## WORKING DATA

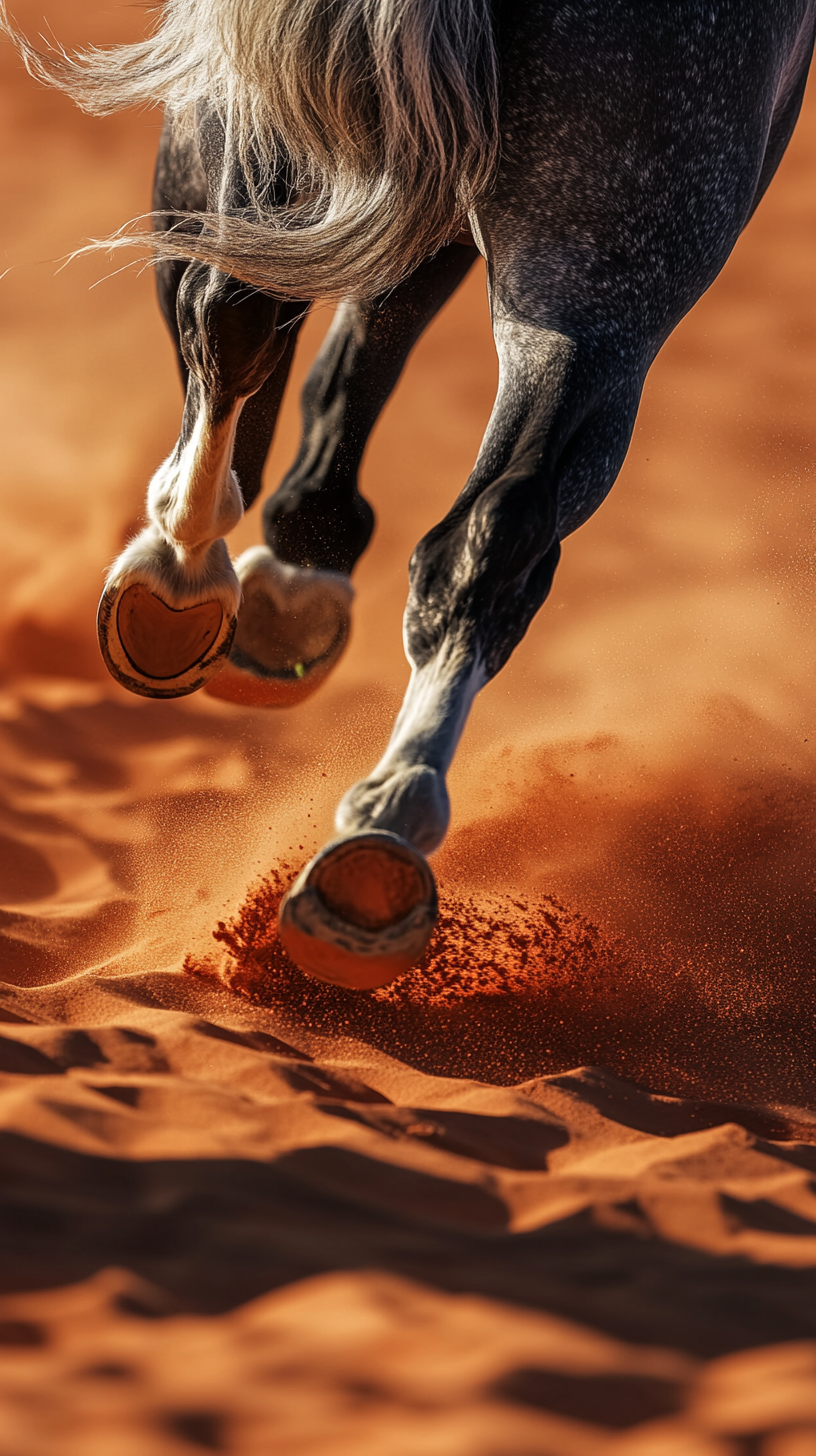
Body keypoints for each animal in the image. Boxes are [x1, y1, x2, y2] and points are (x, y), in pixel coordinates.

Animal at [7, 0, 816, 990]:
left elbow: (310, 324)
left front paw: (275, 578)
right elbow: (360, 328)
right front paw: (293, 574)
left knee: (231, 309)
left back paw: (187, 591)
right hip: (615, 262)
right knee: (494, 523)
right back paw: (378, 844)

## PROBLEM TO SOLVE
Copy down every line of the material above that includes the string "right".

## REPLY TO THE EXERCISE
right elbow: (360, 328)
right front paw: (293, 574)
right hip: (615, 262)
right knee: (494, 523)
right back paw: (378, 844)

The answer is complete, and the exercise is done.